I quit eating sugar almost a year ago. Due to the change I decided to take an hour or so and look in my local grocery store at ingredients in foods. I do not eat processed foods any more but I wanted to know the ingredients any way. I like educating myself so I can pass the knowledge down to my kid and any one else who wants to listen.

My first food group was fat free stuff. I know now that healthy fats such as the ones we get from animals are healthy for us. Not just healthy but many hormones our body makes needs those fats. On top of all that our body needs cholesterol. Did you know that the brain needs cholesterol to function properly. Also our endocrine glands: adrenals and sex glands needs cholesterol. They produce steroid hormones. Steroid hormones in the body are made from cholesterol: testosterone, progesterone, pregnenolone, androsterone, estrone, estradiol, corticosterone, aldosterone and others.

My point is our body needs nutritional fat to survive. Somewhere along the line we were told fat and cholesterol kills and we should cut it out of our diet. So we did and Boy were we wrong. If you don't believe me do the research. So what happened when foods were stripped of all that good fat, it tasted bland, boring, and often disgusting. To make the foods taste good companies added sugar.

Some will argue but sugar is a poison to our body and it will slowly kill you. There have been studies that show that sugar is as addictive as cocaine. (1) Sugar companies know this and are profiting off our addiction. The global market for sugar in 2017 reached a 97.2 billion dollars. That is a lot of sugar, but it does not surprise me since it is in everything.
Even a bag of sugar has added sugar in it. :)

The next group I wanted to look at was the breakfast isle. You know all those boxes of cereals that are fed to kids on a daily basis. The worst so far I found was Raisin Bran Crunch with 20g per serving, and one serving was 1 cup. I know that from my days of eating cereal my bowls held at least 2 cups and I usually had 2 bowls. That was roughly 80 grams of sugar at breakfast. That was raisin bran the stuff that is supposed to be healthy for us.

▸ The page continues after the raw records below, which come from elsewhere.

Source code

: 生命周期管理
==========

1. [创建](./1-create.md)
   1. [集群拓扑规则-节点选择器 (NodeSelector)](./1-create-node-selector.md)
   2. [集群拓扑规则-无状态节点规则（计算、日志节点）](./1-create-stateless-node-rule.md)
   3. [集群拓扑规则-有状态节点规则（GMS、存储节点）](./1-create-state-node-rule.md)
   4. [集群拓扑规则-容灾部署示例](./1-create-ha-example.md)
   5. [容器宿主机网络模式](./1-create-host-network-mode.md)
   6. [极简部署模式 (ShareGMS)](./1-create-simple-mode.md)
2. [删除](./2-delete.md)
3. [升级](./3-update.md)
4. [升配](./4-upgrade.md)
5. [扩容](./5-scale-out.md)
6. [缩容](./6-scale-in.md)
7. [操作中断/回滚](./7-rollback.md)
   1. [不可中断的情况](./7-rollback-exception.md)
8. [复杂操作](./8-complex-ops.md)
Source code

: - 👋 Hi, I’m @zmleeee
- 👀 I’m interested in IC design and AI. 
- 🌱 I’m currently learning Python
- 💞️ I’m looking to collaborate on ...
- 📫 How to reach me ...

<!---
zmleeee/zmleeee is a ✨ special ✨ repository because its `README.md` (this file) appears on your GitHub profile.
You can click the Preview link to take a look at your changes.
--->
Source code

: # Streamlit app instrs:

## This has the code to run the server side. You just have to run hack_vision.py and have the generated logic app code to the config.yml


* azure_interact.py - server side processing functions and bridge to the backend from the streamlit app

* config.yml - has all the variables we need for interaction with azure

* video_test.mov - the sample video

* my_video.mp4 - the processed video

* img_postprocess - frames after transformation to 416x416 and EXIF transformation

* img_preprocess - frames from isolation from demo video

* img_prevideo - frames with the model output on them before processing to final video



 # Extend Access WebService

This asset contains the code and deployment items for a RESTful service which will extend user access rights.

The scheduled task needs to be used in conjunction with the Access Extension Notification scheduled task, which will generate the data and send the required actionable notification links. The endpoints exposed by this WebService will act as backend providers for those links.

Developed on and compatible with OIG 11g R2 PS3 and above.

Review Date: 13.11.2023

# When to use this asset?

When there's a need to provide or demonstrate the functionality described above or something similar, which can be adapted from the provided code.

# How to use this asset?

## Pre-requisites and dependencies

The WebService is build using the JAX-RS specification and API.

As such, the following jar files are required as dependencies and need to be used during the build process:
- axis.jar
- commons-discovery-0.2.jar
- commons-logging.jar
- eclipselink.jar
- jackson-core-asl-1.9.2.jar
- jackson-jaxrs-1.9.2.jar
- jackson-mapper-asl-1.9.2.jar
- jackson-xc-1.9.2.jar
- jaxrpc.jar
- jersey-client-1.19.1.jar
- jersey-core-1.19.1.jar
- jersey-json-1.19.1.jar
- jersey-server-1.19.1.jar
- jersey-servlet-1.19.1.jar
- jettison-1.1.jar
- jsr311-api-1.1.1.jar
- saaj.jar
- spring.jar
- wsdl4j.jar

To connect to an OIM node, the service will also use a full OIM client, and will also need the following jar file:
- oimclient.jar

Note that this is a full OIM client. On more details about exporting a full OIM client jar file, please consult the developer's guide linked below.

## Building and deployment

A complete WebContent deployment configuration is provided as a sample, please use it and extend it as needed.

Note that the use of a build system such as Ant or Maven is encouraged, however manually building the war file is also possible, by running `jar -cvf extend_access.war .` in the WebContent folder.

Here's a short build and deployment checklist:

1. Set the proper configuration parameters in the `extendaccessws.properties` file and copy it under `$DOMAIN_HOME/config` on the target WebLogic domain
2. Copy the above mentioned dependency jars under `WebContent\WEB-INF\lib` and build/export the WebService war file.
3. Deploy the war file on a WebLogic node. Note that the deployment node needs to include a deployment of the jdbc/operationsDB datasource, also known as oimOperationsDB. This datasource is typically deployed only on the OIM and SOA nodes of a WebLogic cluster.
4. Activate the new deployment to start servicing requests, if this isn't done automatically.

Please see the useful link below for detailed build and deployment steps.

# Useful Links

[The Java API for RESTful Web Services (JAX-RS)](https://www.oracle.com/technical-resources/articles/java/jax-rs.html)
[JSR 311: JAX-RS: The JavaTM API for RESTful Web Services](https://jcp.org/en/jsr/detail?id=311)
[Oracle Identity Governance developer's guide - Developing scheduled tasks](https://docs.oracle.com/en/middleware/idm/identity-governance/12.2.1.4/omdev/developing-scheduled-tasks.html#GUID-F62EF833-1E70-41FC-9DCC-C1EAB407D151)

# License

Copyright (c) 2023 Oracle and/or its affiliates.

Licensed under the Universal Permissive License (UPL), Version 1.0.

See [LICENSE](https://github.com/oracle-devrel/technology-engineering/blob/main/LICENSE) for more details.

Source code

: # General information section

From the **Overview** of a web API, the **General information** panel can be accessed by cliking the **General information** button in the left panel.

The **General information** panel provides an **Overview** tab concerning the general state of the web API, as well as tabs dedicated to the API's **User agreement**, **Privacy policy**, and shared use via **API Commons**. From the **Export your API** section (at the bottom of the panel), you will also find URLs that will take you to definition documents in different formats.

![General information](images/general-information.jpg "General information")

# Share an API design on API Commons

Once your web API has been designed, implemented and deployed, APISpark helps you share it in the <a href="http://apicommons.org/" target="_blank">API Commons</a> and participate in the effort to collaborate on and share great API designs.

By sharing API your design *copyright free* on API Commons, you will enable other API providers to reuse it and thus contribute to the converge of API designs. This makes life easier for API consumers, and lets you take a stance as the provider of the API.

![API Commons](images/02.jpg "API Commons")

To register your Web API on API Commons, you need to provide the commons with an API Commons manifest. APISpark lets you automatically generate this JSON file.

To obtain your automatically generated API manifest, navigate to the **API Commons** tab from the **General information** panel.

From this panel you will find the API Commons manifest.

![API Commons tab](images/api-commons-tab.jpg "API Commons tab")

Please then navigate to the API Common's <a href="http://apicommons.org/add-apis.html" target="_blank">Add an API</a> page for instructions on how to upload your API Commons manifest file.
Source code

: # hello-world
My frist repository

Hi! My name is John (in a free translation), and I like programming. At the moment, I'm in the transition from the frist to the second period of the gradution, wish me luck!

Then I looked at the fruit juices, often given to kids because it is a healthy choice. I seen that one serving of apple juice had 39 grams of sugar in it. That is 10 teaspoons of sugar given to our kids, and more when adults enjoyed that refreshing healthy juice. Soda is just as bad because their is 39 grams of sugar in a 12 oz can, and 65 grams in a 20 oz bottle. If you really want to add salt to the wound. Those green healthy juices found in the health section are even worse. They are all veggies so that must make up for all the sugar.

I then looked at all the breads, whole wheat and white and you know what added sugar. Salad dressings and other condiments have added sugar in them. If I recall correctly you can find many brands of mustard and mayo that does not have sugar in it.

I stopped at the canned veggie isle and many of those cans had added sugar in them. The canned fruit was even worse. Everything that I picked up in the grocery store had added sugar in it. No wonder why diabetes is becoming an epidemic, all that damn sugar.

So what happens when we eat sugar? The sugar we eat raises insulin and when our insulin is raised our body stores fat for later. See when we eat sugar and carbs our body uses it as an energy source. Since our body is using all that sugar for energy it does not need to use fat. So it stores the fat for when we don't eat during famine or lack of.

So it is not nutritional fat that is making us fat. It is sugar and carbs making us fat. If you want to lose weight you will need to stop eating sugar and refined carbs. In order to stop eating sugar you will need to start reading nutrition labels on foods, because even the "health foods" have loads of sugar in them. I do hope you have the patience I do because you will be in the grocery store for a long time looking for foods with out sugar in them.